A violent, often black-humored descent into the mindset of a professional hit man, “The Killer” world-premiered Sunday night at the Venice Film Festival minus Fassbender and co-star Tilda Swinton due to the actors’ strike.

Cinema has a long and venerable tradition of the lone assassin, which Fincher, 61, said in a press conference was appealing.

Assassins are attractive because, “It’s a very simple, compelling straight line drawn. We took something people know — the goals of an assassin – which is fun to illustrate. It’s high stakes. It’s also extremely procedural before you exhale and pull the trigger.

“But I think this is more a revenge movie than an assassin movie. The corpses he leaves on the side of the road don’t fit in any way shape or form on the schedule he has for himself.”

Which is part of the joke, the disconnect between what we hear him repeatedly say about what his method must be and the wildly different way he ends up dispatching his six enemies.

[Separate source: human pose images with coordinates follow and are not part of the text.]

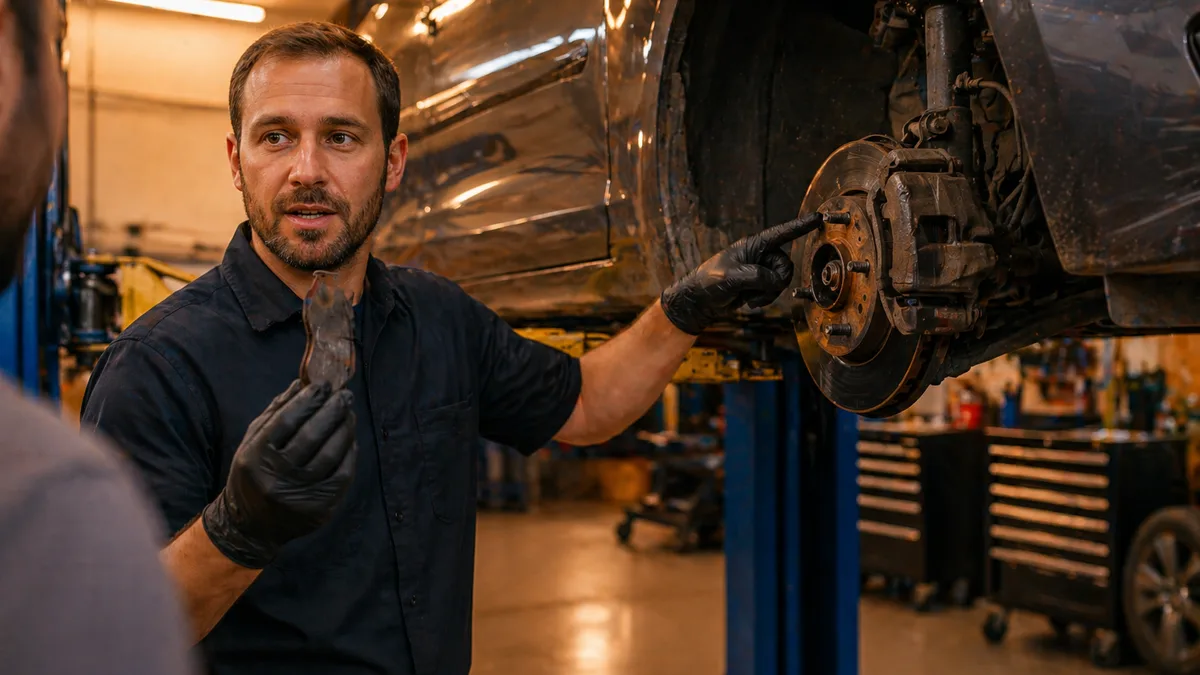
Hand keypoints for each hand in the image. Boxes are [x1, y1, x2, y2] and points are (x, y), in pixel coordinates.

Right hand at [201, 380, 356, 568]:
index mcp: (256, 457)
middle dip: (332, 410)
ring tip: (349, 414)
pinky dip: (349, 453)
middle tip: (345, 395)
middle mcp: (277, 477)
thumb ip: (276, 412)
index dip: (308, 400)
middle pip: (312, 436)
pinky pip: (343, 474)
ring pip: (331, 454)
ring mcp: (300, 495)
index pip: (286, 421)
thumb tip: (302, 383)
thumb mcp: (252, 442)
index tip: (323, 385)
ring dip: (345, 429)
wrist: (253, 526)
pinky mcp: (320, 508)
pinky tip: (349, 439)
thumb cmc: (253, 475)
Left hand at [660, 212, 824, 334]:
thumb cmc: (710, 282)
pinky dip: (764, 299)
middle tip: (754, 291)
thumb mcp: (730, 278)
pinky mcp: (761, 283)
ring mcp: (761, 269)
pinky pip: (775, 291)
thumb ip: (755, 276)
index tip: (817, 219)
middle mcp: (760, 255)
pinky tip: (748, 301)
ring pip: (782, 281)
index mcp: (752, 245)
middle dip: (774, 283)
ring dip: (767, 294)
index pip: (780, 234)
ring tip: (747, 297)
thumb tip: (774, 280)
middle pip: (785, 266)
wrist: (701, 301)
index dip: (799, 226)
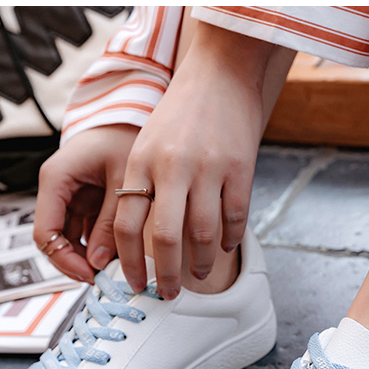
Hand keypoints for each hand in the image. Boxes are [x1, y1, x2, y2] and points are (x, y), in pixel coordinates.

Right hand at [34, 124, 139, 282]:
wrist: (132, 114)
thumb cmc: (125, 136)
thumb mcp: (122, 183)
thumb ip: (109, 223)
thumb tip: (98, 263)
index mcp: (56, 179)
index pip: (46, 233)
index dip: (64, 260)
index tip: (90, 275)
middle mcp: (55, 189)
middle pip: (54, 240)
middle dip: (76, 262)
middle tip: (105, 278)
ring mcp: (68, 196)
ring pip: (69, 239)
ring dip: (88, 256)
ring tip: (116, 268)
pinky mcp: (82, 200)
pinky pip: (83, 231)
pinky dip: (97, 245)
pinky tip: (118, 254)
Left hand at [113, 25, 277, 298]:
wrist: (221, 74)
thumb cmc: (179, 116)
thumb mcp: (147, 145)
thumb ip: (142, 188)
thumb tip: (141, 245)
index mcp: (142, 162)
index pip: (127, 225)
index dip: (130, 263)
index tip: (136, 284)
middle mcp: (172, 166)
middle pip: (165, 238)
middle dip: (165, 276)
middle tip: (168, 294)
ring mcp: (209, 167)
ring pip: (203, 234)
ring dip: (201, 263)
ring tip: (198, 275)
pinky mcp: (240, 167)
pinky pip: (235, 217)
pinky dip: (229, 239)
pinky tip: (225, 247)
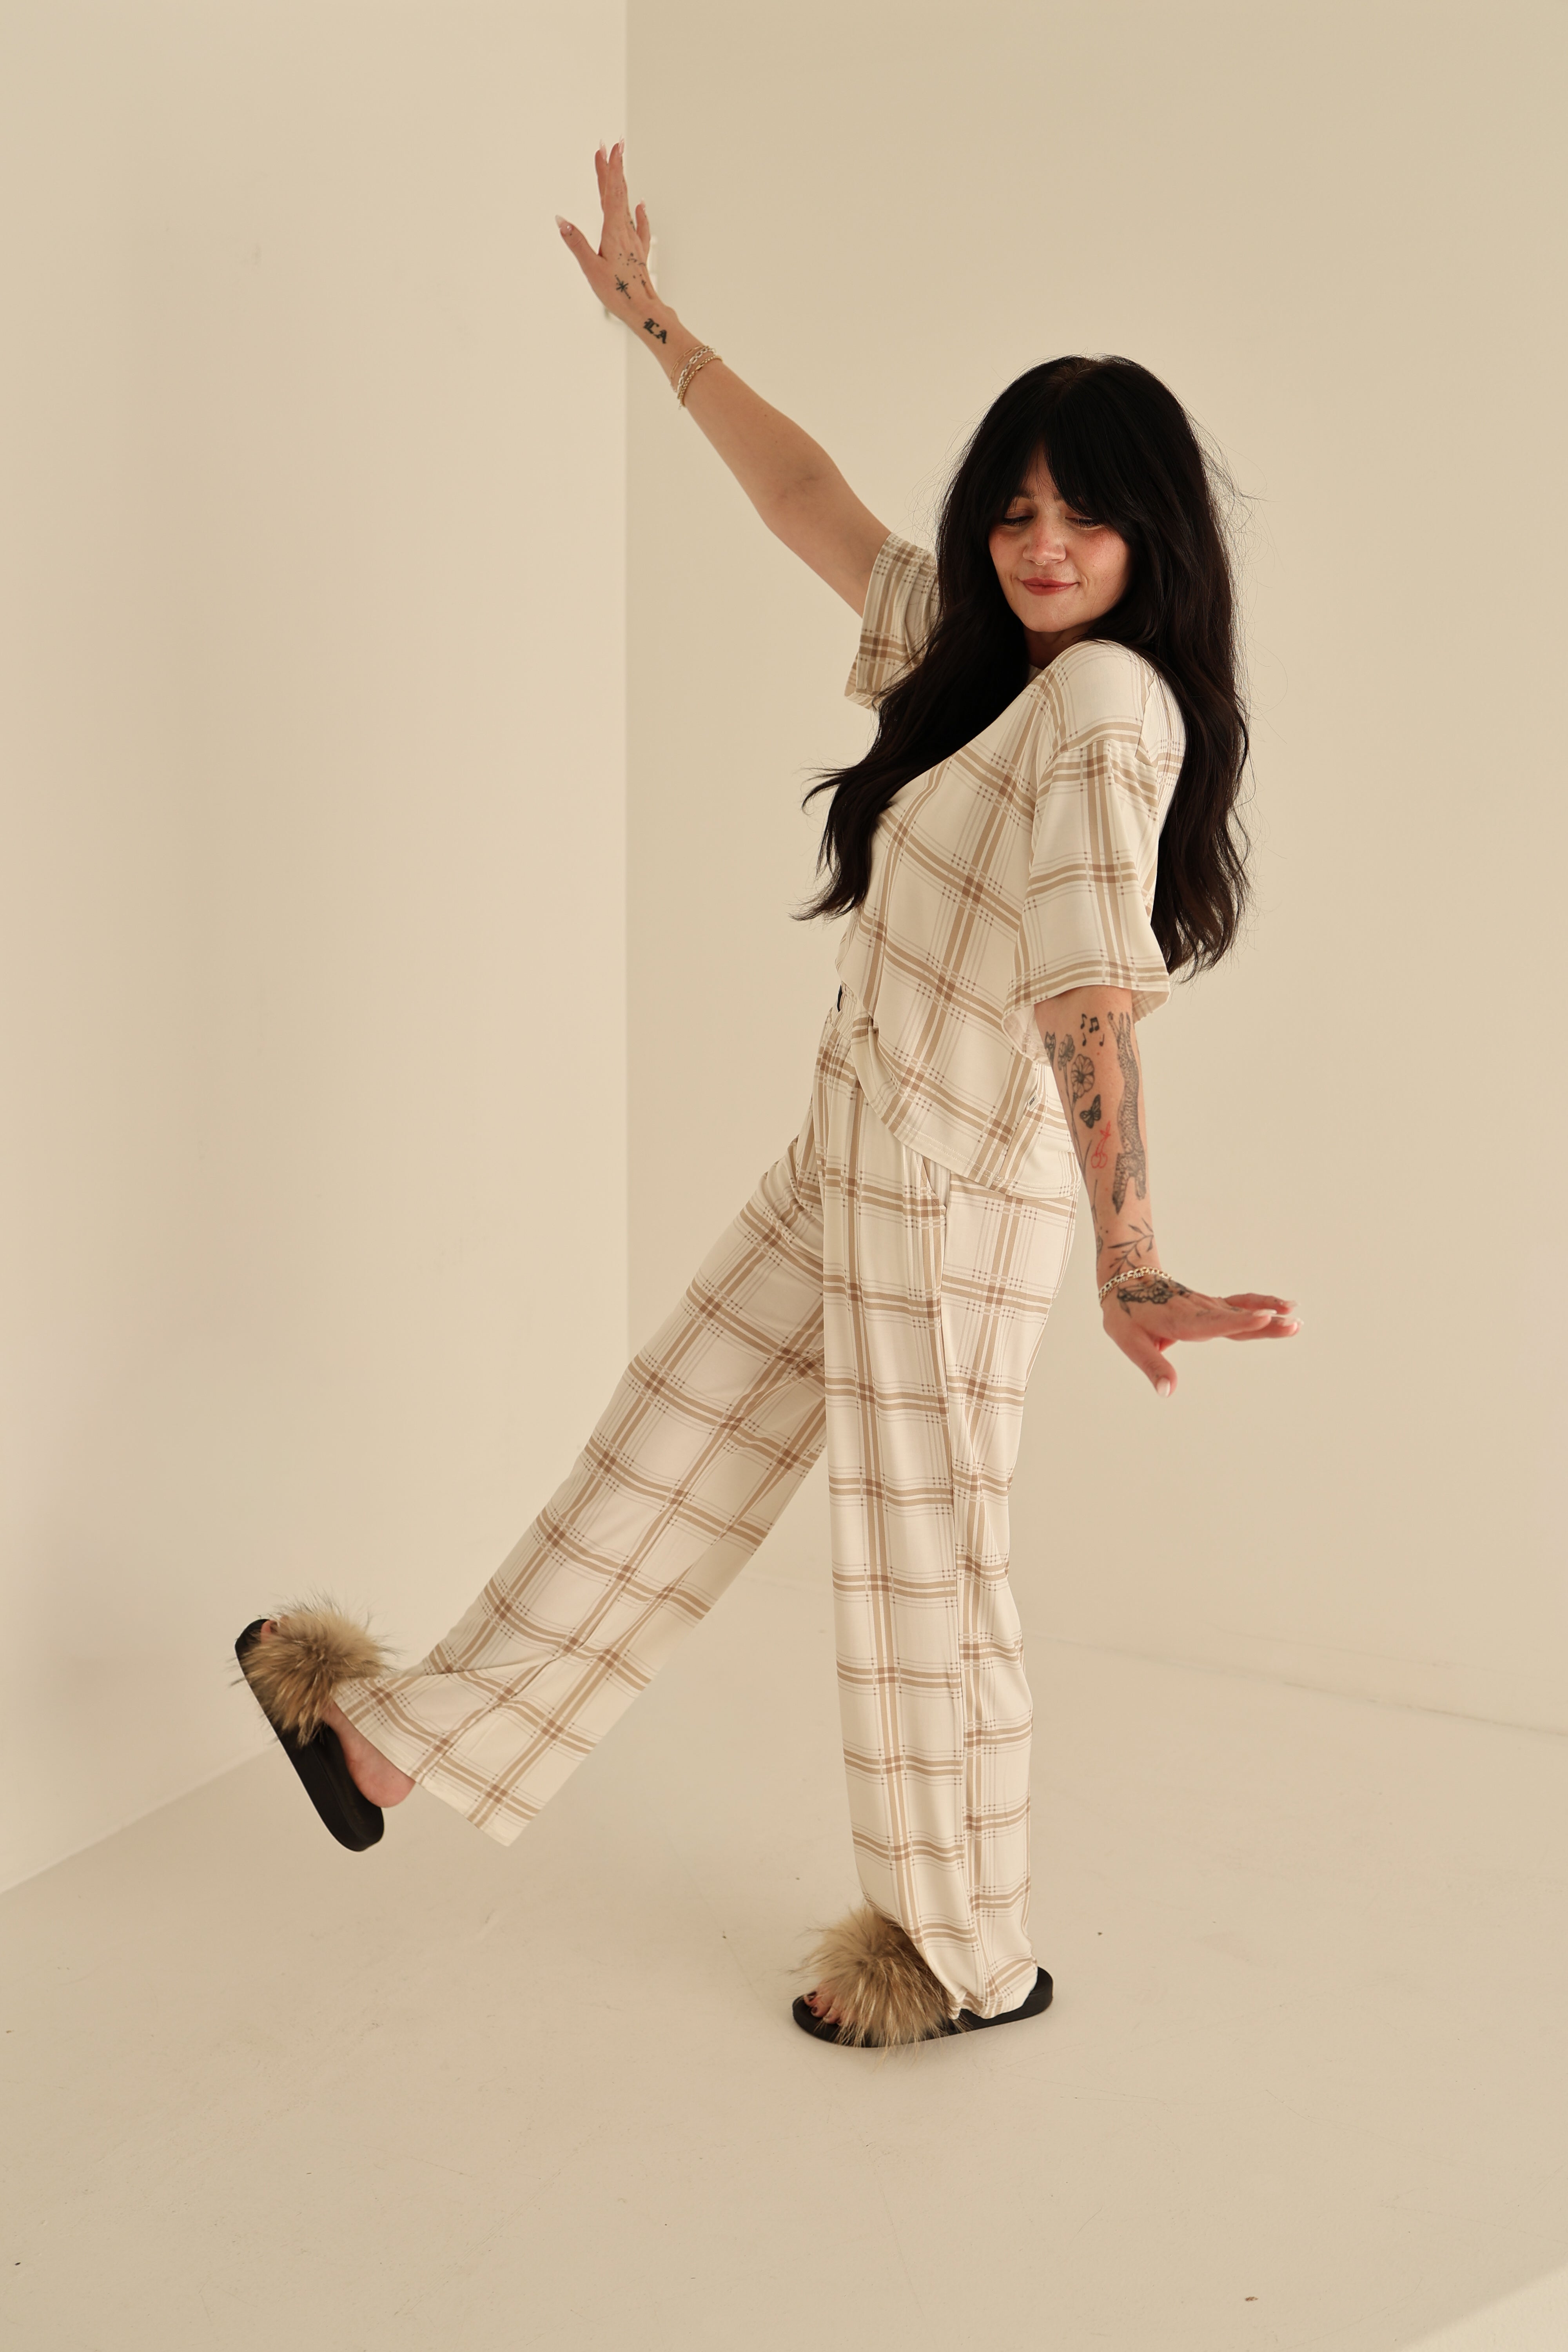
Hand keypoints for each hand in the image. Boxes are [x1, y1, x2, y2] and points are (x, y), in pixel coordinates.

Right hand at [555, 142, 678, 366]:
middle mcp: (625, 231)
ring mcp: (633, 241)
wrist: (645, 311)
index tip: (610, 147)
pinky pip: (638, 226)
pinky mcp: (638, 252)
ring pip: (626, 206)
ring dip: (620, 185)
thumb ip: (576, 243)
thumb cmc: (617, 293)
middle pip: (618, 194)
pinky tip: (640, 204)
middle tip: (610, 145)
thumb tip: (560, 220)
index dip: (610, 169)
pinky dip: (638, 212)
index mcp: (613, 232)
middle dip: (613, 168)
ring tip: (616, 166)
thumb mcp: (591, 269)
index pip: (611, 193)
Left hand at [1099, 1274, 1298, 1397]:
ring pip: (1242, 1310)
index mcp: (1181, 1321)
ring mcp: (1208, 1306)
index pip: (1214, 1322)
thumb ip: (1152, 1365)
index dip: (1239, 1321)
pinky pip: (1240, 1305)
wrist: (1126, 1282)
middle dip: (1264, 1322)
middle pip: (1236, 1317)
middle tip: (1293, 1323)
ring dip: (1270, 1313)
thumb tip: (1167, 1392)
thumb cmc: (1126, 1314)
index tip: (1263, 1318)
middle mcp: (1199, 1312)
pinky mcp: (1212, 1305)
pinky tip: (1284, 1307)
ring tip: (1296, 1318)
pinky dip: (1262, 1304)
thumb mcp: (1130, 1341)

“If you’re talking about really heinous violence it’s good to have a little humor in there,” said Fincher who knows that score from “Gone Girl” and “Fight Club.”

Easily the film’s stand-out action sequence is a hand to hand battle to the death between two killers.  Ren Klyce, an Oscar-winning sound authority and longtime Fincher associate, noted how in this fight scene, “David’s approach is very different from ‘Fight Club.’ Here he wanted an intimacy between these two men — and he didn’t want to hear vocalization. He had a different approach for what David wanted the audience to feel: He wanted the most deadly, quietest fight with no vocals.”

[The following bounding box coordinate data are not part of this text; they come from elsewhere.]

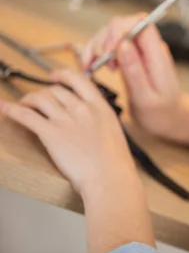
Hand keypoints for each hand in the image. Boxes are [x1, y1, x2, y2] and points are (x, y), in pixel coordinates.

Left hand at [0, 69, 137, 195]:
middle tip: (36, 100)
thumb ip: (99, 121)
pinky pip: (26, 116)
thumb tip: (90, 120)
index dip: (62, 75)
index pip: (78, 80)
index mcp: (100, 107)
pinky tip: (4, 108)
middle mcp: (82, 108)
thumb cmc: (114, 162)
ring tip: (22, 105)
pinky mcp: (50, 133)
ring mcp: (65, 119)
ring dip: (27, 100)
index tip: (54, 76)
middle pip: (55, 90)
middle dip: (42, 93)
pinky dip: (12, 110)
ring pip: (40, 99)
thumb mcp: (113, 132)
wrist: (109, 176)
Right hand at [80, 14, 188, 139]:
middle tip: (100, 64)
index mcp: (157, 54)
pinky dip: (96, 54)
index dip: (119, 29)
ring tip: (93, 67)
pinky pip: (110, 47)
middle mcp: (148, 48)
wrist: (169, 120)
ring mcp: (138, 51)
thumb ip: (135, 71)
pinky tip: (91, 67)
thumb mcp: (146, 98)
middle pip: (121, 25)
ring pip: (112, 34)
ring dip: (96, 47)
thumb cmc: (161, 113)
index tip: (108, 50)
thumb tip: (123, 44)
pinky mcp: (130, 58)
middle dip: (104, 40)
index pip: (139, 22)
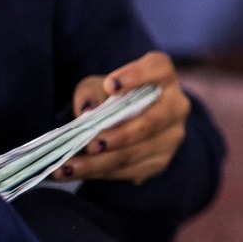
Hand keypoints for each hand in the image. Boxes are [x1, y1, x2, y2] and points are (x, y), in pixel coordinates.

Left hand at [55, 52, 190, 184]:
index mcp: (163, 76)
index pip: (158, 68)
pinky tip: (76, 172)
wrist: (126, 123)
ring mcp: (172, 135)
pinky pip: (130, 170)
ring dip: (98, 163)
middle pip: (152, 121)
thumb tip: (89, 110)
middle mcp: (176, 105)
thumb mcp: (96, 87)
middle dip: (119, 135)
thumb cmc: (111, 98)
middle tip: (90, 145)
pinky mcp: (161, 160)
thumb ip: (91, 93)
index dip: (137, 76)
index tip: (110, 85)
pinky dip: (100, 173)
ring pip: (135, 152)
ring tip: (67, 167)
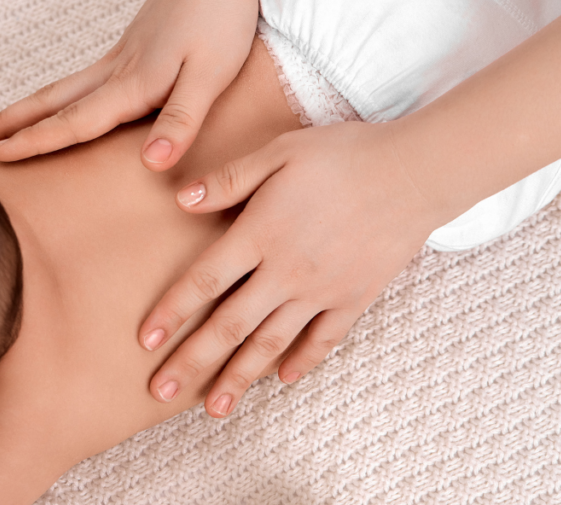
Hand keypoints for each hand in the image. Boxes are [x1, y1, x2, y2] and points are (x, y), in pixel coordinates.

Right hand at [0, 0, 265, 170]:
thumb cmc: (220, 19)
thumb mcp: (211, 75)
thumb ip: (182, 120)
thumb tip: (151, 163)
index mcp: (132, 83)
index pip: (75, 121)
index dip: (35, 141)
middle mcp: (114, 71)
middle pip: (48, 103)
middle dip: (4, 125)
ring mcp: (116, 59)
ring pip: (57, 91)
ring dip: (19, 112)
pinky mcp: (126, 52)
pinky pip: (76, 84)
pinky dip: (49, 101)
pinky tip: (46, 108)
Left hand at [140, 121, 450, 416]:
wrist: (416, 172)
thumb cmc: (342, 154)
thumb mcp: (278, 151)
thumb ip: (228, 179)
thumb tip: (179, 200)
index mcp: (260, 234)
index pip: (203, 281)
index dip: (171, 312)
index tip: (144, 341)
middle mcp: (286, 272)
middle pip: (229, 326)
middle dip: (192, 362)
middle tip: (159, 392)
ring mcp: (322, 291)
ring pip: (271, 344)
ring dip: (239, 378)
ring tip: (214, 409)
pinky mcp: (355, 299)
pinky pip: (323, 340)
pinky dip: (302, 363)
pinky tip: (283, 381)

“I liked the idea,” Fincher said, “of a dark house and two assassins fighting. They both have long histories and one of them is going to finish the job.”

Fassbender was his only choice but casting and production had to work around, Fincher noted, “Michael’s whole other career” as a racecar driver.  “We had to slot it into his driving schedule.”

Fassbender shines by easily and clearly communicating the killer’s considerable contradictions.  “There is an aspect to this character who is extremely sociopathic and Michael allows us to show, to dramatize, that by choosing to never give anything away.

“Sympathy was the last thing I had in mind as it relates to this character,” Fincher added. “We wanted somebody who didn’t need to be frightening — the banality of evil. My hope is someone will see this film and get very nervous about the person behind them in the line at Home Depot.”

“The Killer” opens theatrically Oct. 2 before streaming on Netflix Nov. 10.